• **Requirement**
When you transcribe the listing that follows, keep every line exact and skip any picture.

=== Begin Enclosure ===

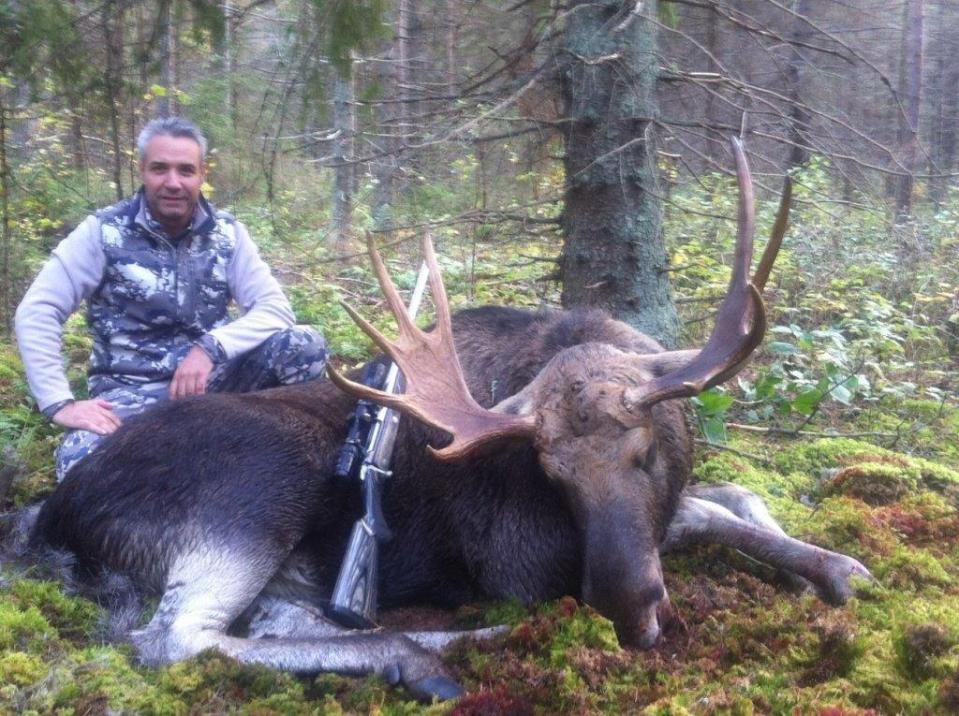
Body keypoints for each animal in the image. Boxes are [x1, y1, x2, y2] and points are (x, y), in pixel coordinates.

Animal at [26, 140, 871, 701]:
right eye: (553, 477)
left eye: (644, 451)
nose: (627, 610)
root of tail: (56, 518)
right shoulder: (522, 562)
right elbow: (702, 515)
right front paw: (831, 569)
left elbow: (729, 498)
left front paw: (822, 564)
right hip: (253, 494)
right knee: (173, 641)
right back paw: (444, 651)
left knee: (270, 623)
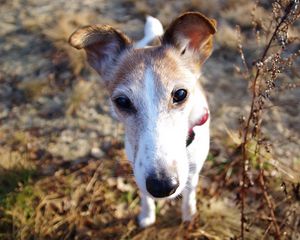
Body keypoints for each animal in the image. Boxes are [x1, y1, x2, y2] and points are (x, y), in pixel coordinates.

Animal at [69, 12, 217, 227]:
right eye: (122, 101)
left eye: (180, 94)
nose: (162, 186)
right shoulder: (137, 166)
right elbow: (145, 195)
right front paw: (147, 215)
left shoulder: (194, 169)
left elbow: (190, 193)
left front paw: (188, 214)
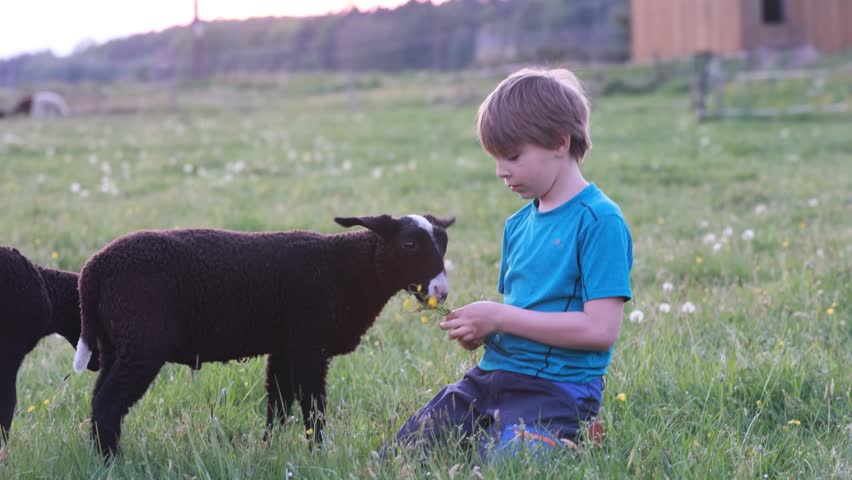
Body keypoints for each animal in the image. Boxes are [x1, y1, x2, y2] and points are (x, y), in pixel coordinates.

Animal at [72, 213, 455, 457]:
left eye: (445, 243)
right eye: (409, 244)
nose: (441, 291)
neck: (346, 268)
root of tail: (94, 269)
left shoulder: (285, 348)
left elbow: (278, 404)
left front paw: (270, 449)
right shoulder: (308, 345)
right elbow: (313, 406)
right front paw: (318, 453)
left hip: (116, 344)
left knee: (98, 399)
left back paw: (100, 456)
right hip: (141, 343)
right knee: (108, 403)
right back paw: (112, 461)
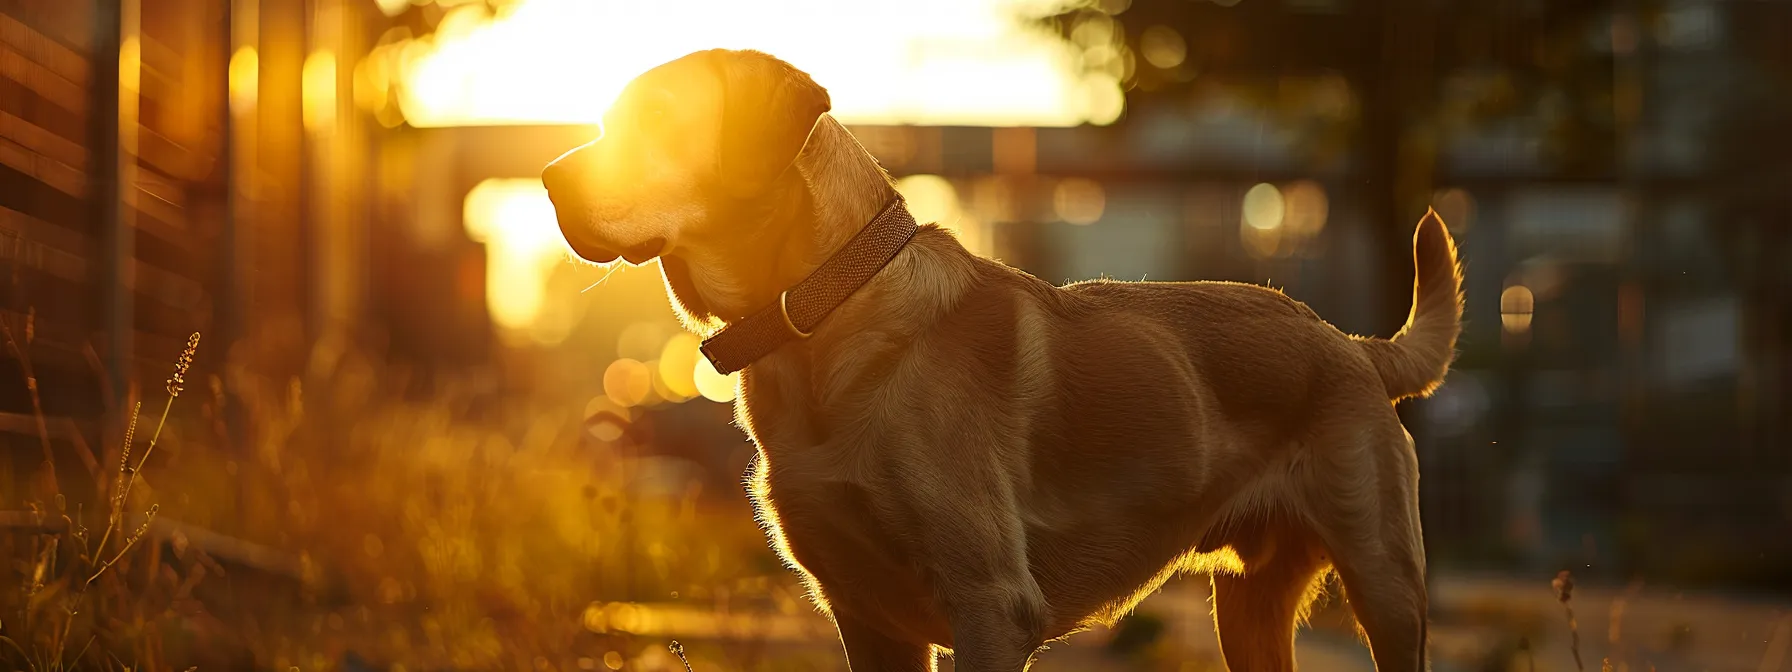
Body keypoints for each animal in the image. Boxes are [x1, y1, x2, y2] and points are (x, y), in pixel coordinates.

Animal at [541, 48, 1455, 672]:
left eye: (661, 117)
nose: (547, 177)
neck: (824, 317)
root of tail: (1350, 343)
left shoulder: (991, 606)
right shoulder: (867, 621)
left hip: (1387, 585)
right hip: (1250, 608)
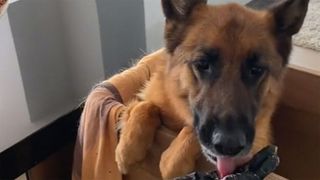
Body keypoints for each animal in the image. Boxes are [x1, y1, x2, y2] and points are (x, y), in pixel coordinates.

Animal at [114, 0, 308, 179]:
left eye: (256, 70)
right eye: (202, 64)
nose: (229, 146)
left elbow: (189, 130)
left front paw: (173, 159)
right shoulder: (139, 102)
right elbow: (144, 106)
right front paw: (127, 147)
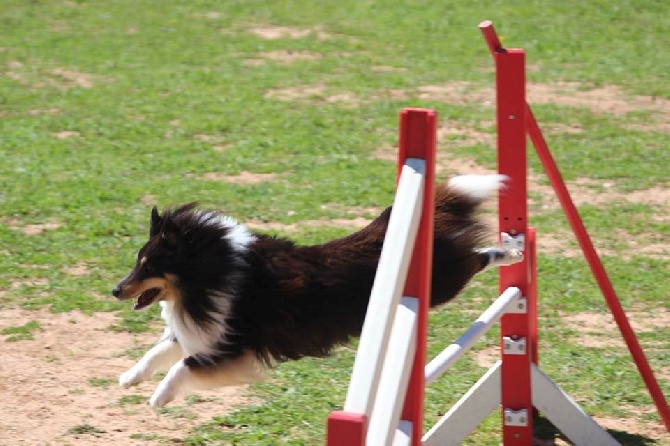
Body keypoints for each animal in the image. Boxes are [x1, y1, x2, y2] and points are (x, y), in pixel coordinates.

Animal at [111, 174, 524, 408]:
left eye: (148, 265)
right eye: (138, 262)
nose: (115, 290)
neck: (212, 272)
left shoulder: (232, 349)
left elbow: (181, 366)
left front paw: (158, 398)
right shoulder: (205, 332)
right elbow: (158, 352)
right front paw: (129, 378)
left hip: (445, 282)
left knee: (478, 256)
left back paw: (510, 250)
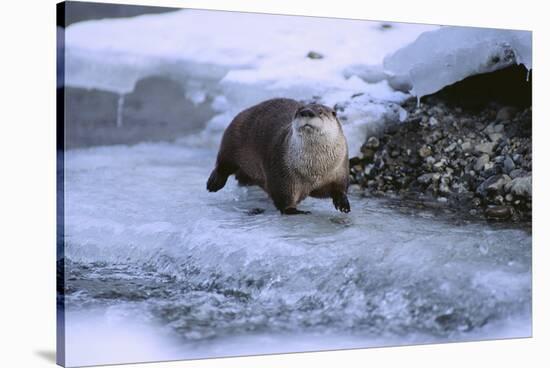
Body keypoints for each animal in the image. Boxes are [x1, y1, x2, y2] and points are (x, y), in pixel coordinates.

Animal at [207, 98, 350, 214]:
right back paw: (214, 183)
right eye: (298, 111)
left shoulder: (340, 170)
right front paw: (292, 210)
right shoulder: (282, 172)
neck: (314, 171)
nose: (306, 112)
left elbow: (338, 188)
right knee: (224, 162)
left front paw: (343, 203)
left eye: (320, 111)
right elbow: (283, 196)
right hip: (232, 138)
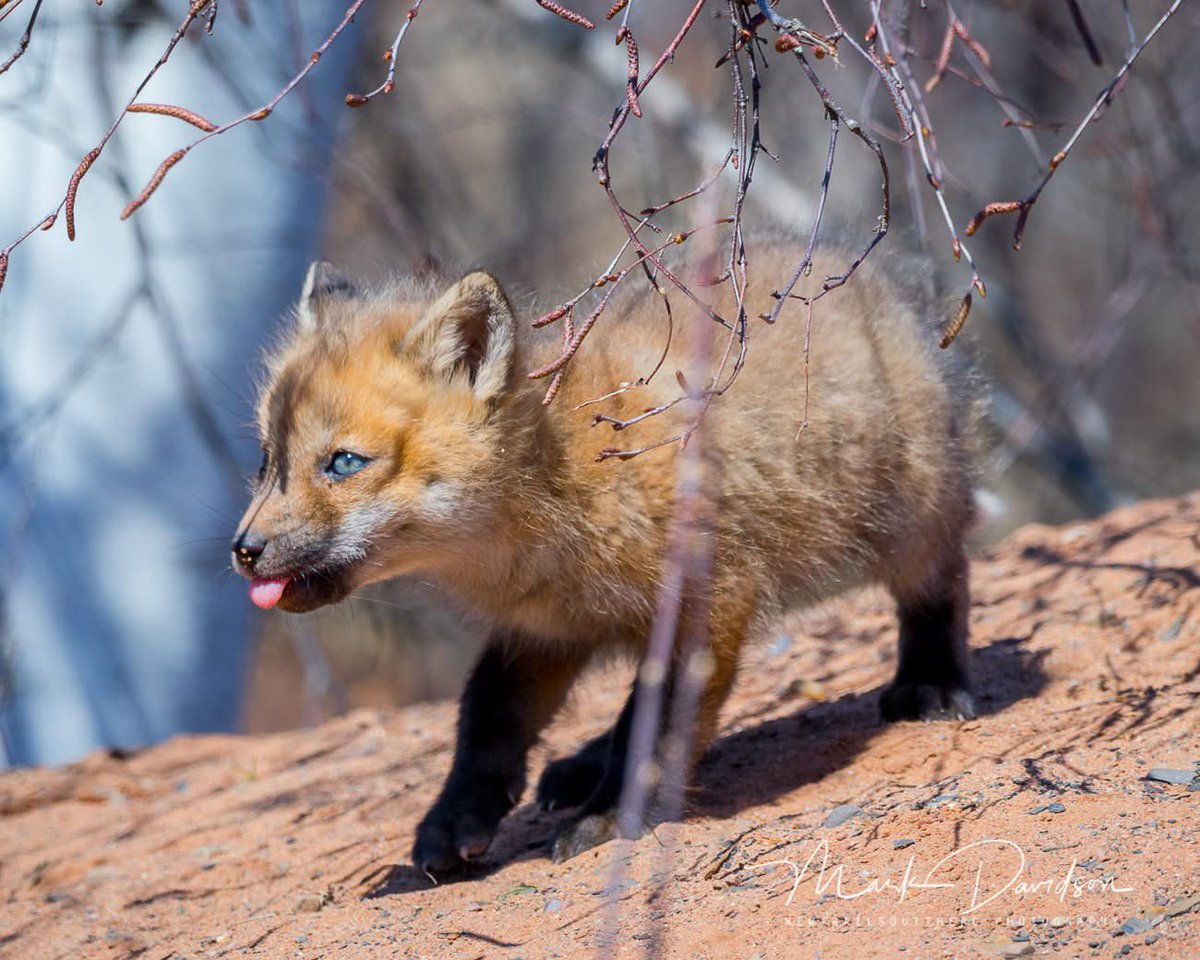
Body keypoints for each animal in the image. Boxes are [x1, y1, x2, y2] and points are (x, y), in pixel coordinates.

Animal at [231, 233, 979, 874]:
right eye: (268, 462)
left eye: (344, 463)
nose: (243, 550)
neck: (555, 491)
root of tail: (868, 274)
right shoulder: (542, 628)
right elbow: (486, 719)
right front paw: (455, 819)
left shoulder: (704, 607)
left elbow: (653, 728)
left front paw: (614, 816)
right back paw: (578, 765)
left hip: (913, 519)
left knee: (941, 582)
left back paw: (934, 681)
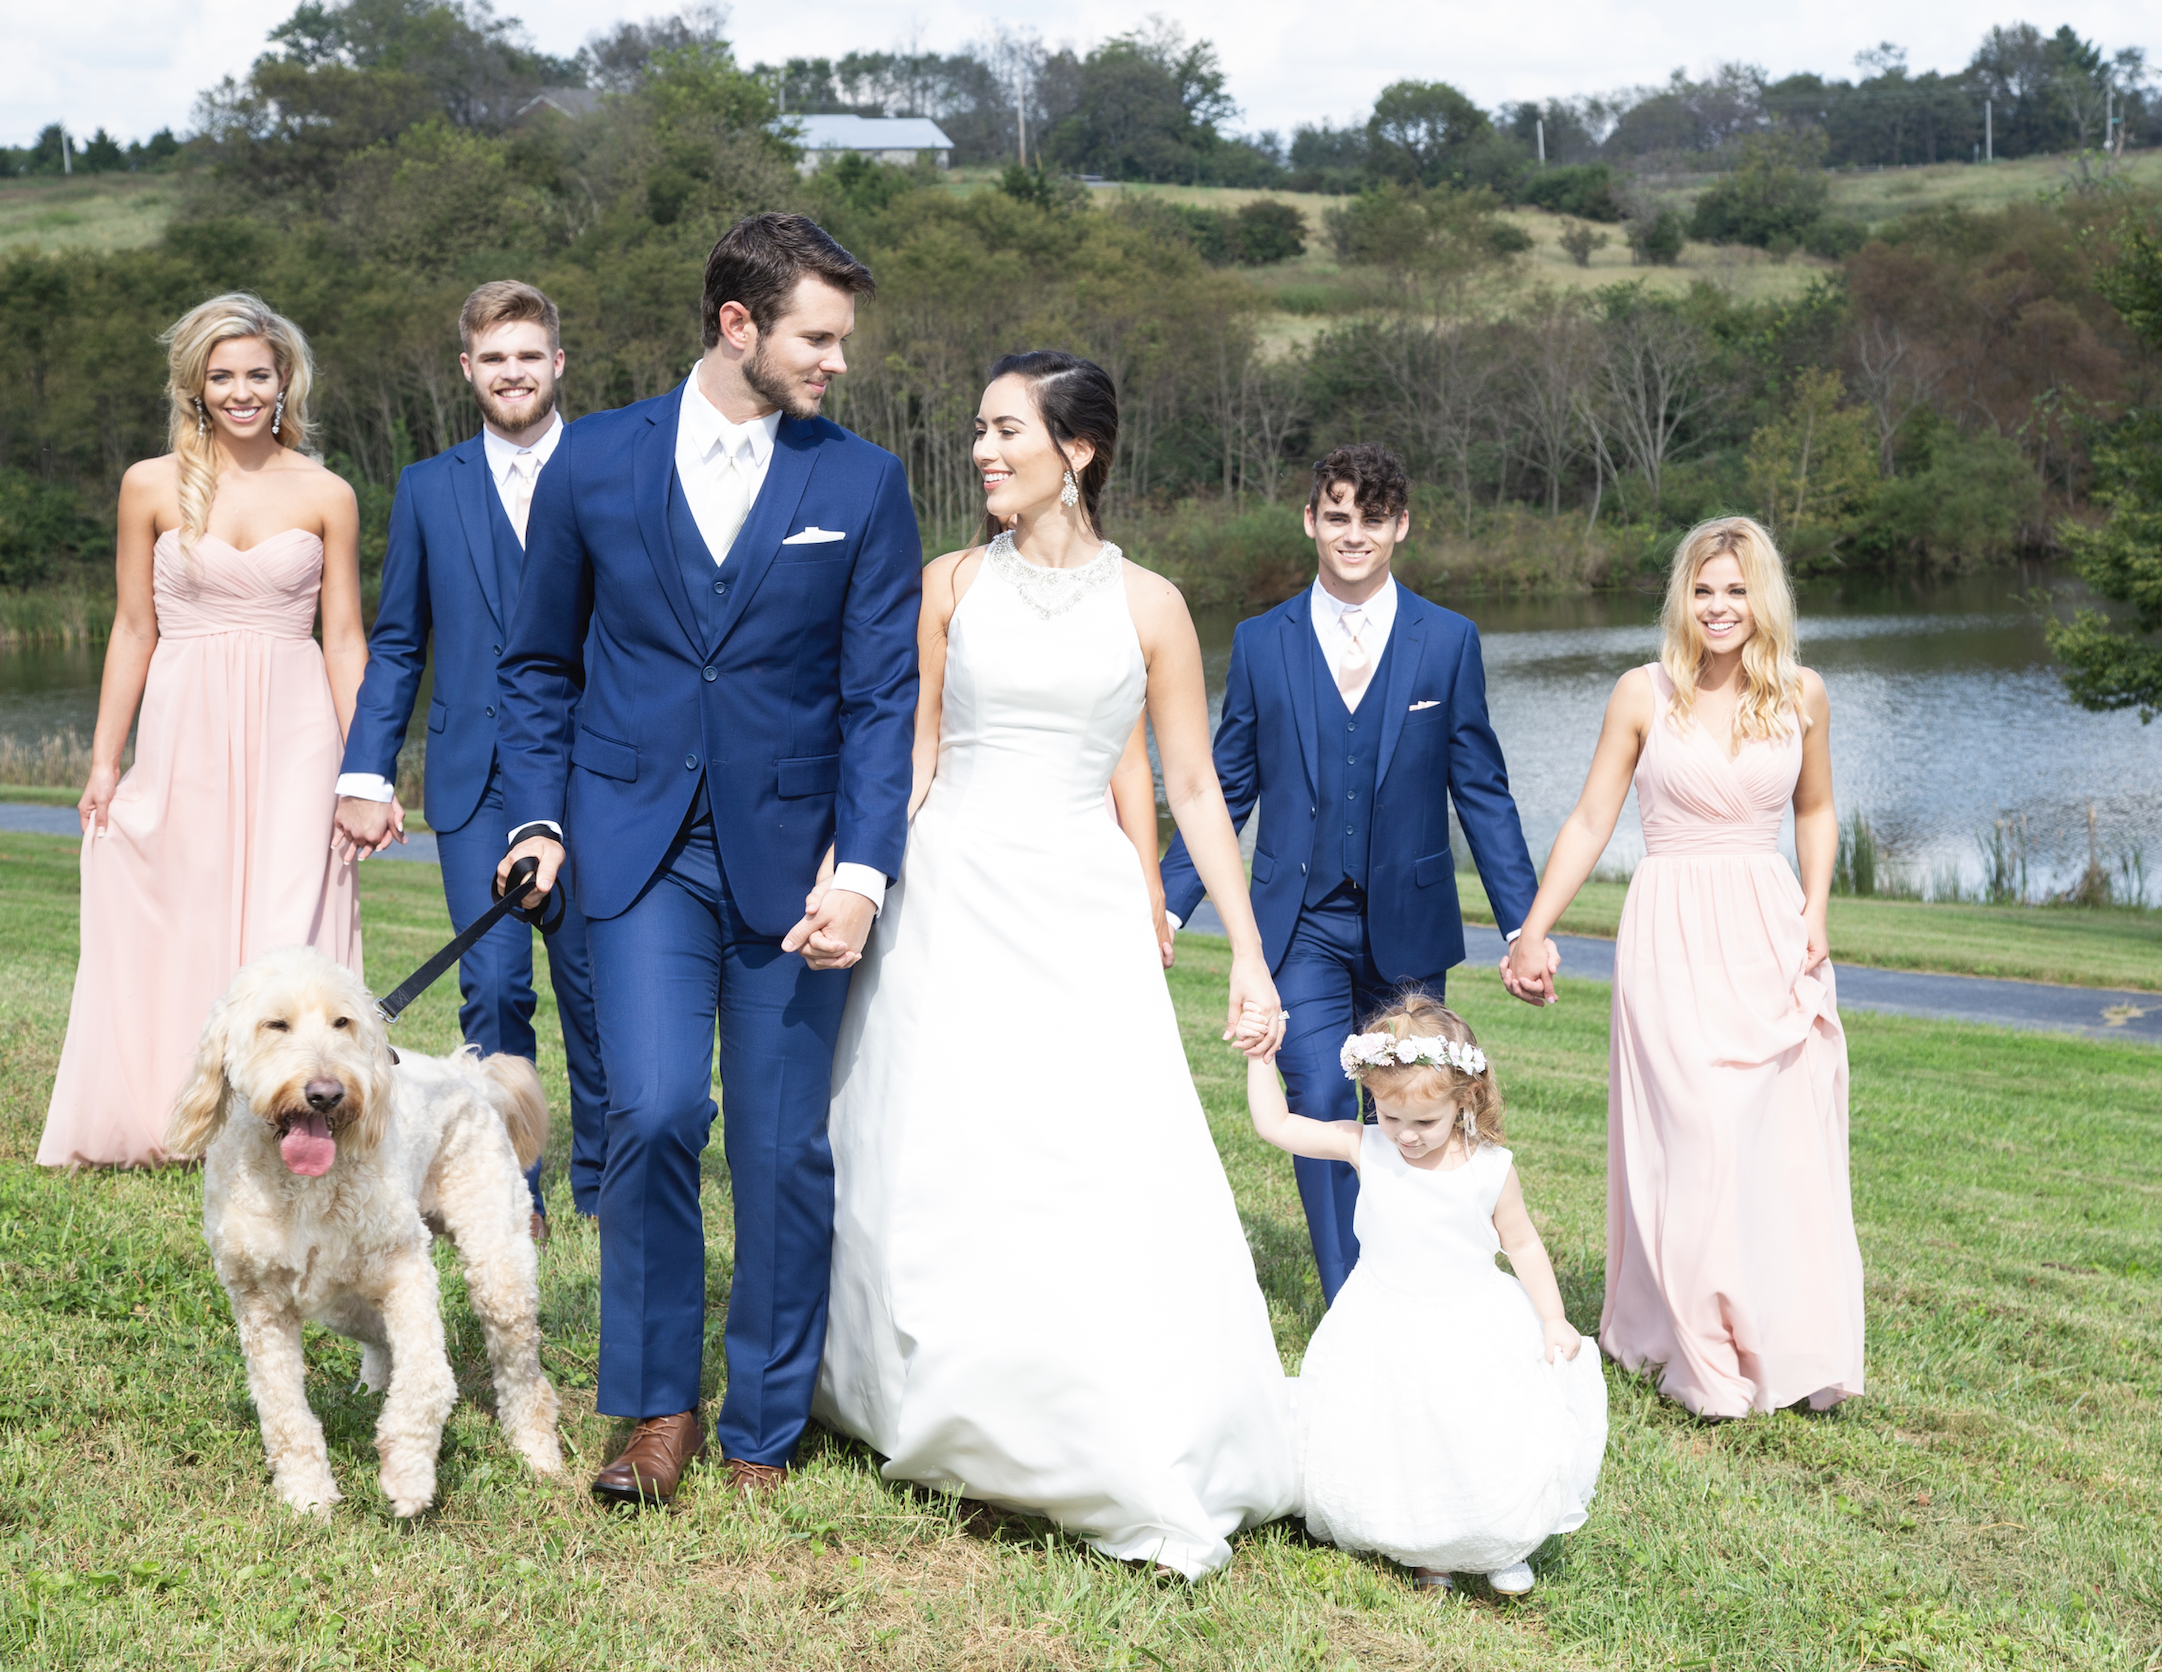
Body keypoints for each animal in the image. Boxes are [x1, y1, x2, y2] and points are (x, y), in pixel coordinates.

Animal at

=== End Enclosure ===

• **Your response**
Body keypoints for each animal in the image. Boxes are [x1, y1, x2, y2] and points are (x, y), in pixel coordinates.

Animal at [26, 140, 871, 701]:
right eye: (553, 477)
left eye: (644, 451)
nose: (627, 610)
root of tail: (56, 518)
right shoulder: (522, 562)
right elbow: (702, 515)
right front paw: (831, 569)
left elbow: (729, 498)
left front paw: (822, 564)
right hip: (253, 494)
right knee: (173, 641)
right back paw: (444, 651)
left knee: (270, 623)
Body keypoints for each animal in the image. Boxes are [x1, y1, x2, y2] and points are (x, y), in pixel coordinates.

Animal at [69, 12, 217, 227]:
right eye: (122, 101)
left eye: (180, 94)
nose: (162, 186)
right shoulder: (137, 166)
right elbow: (145, 195)
right front paw: (147, 215)
left shoulder: (194, 169)
left elbow: (190, 193)
left front paw: (188, 214)
Body keypoints for each animal in the image. Boxes are [x1, y1, x2, y2] and points are (x, y), in pixel coordinates.

Animal at [72, 213, 455, 457]:
left eye: (445, 243)
right eye: (409, 244)
nose: (441, 291)
neck: (346, 268)
root of tail: (94, 269)
left shoulder: (285, 348)
left elbow: (278, 404)
left front paw: (270, 449)
right shoulder: (308, 345)
right elbow: (313, 406)
right front paw: (318, 453)
left hip: (116, 344)
left knee: (98, 399)
left back paw: (100, 456)
right hip: (141, 343)
right knee: (108, 403)
right back paw: (112, 461)
Body keypoints for each animal in the image. Boxes are [x1, y1, x2, y2] and points are (x, y), in pixel coordinates.

Animal at [541, 48, 1455, 672]:
left eye: (661, 117)
nose: (547, 177)
neck: (824, 317)
root of tail: (1350, 343)
left shoulder: (991, 606)
right shoulder: (867, 621)
left hip: (1387, 585)
right hip: (1250, 608)
Body keypoints for each animal in the image. Boxes are [x1, y1, x2, y2] and points are (x, y), in pixel coordinates.

Animal at [114, 0, 308, 179]:
left eye: (256, 70)
right eye: (202, 64)
nose: (229, 146)
left elbow: (189, 130)
left front paw: (173, 159)
right shoulder: (139, 102)
right elbow: (144, 106)
right front paw: (127, 147)
Body keypoints for each animal in the image. Boxes are [x1, y1, x2, y2] and points are (x, y), in pixel coordinates.

Animal at [111, 174, 524, 408]:
left eye: (148, 265)
right eye: (138, 262)
nose: (115, 290)
neck: (212, 272)
left shoulder: (232, 349)
left elbow: (181, 366)
left front paw: (158, 398)
right shoulder: (205, 332)
right elbow: (158, 352)
right front paw: (129, 378)
left hip: (445, 282)
left knee: (478, 256)
left back paw: (510, 250)
Body keypoints for each animal in the image. Boxes are [x1, y1, x2, y2] and points are (x, y), in pixel coordinates.

Animal at [207, 98, 350, 214]:
right back paw: (214, 183)
right eye: (298, 111)
left shoulder: (340, 170)
right front paw: (292, 210)
right shoulder: (282, 172)
neck: (314, 171)
nose: (306, 112)
left elbow: (338, 188)
right knee: (224, 162)
left front paw: (343, 203)
left eye: (320, 111)
right elbow: (283, 196)
right hip: (232, 138)
Body keypoints for each animal in the image. Boxes are [x1, y1, x2, y2] and points are (x, y), in pixel coordinates.

Animal at [231, 233, 979, 874]:
right eye: (268, 462)
left eye: (344, 463)
nose: (243, 550)
neck: (555, 491)
root of tail: (868, 274)
right shoulder: (542, 628)
right elbow: (486, 719)
right front paw: (455, 819)
left shoulder: (704, 607)
left elbow: (653, 728)
left front paw: (614, 816)
right back paw: (578, 765)
left hip: (913, 519)
left knee: (941, 582)
left back paw: (934, 681)
Body keypoints for each animal in the image. Boxes are [x1, y1, x2, y2] and points are (x, y), in pixel coordinates.

Animal at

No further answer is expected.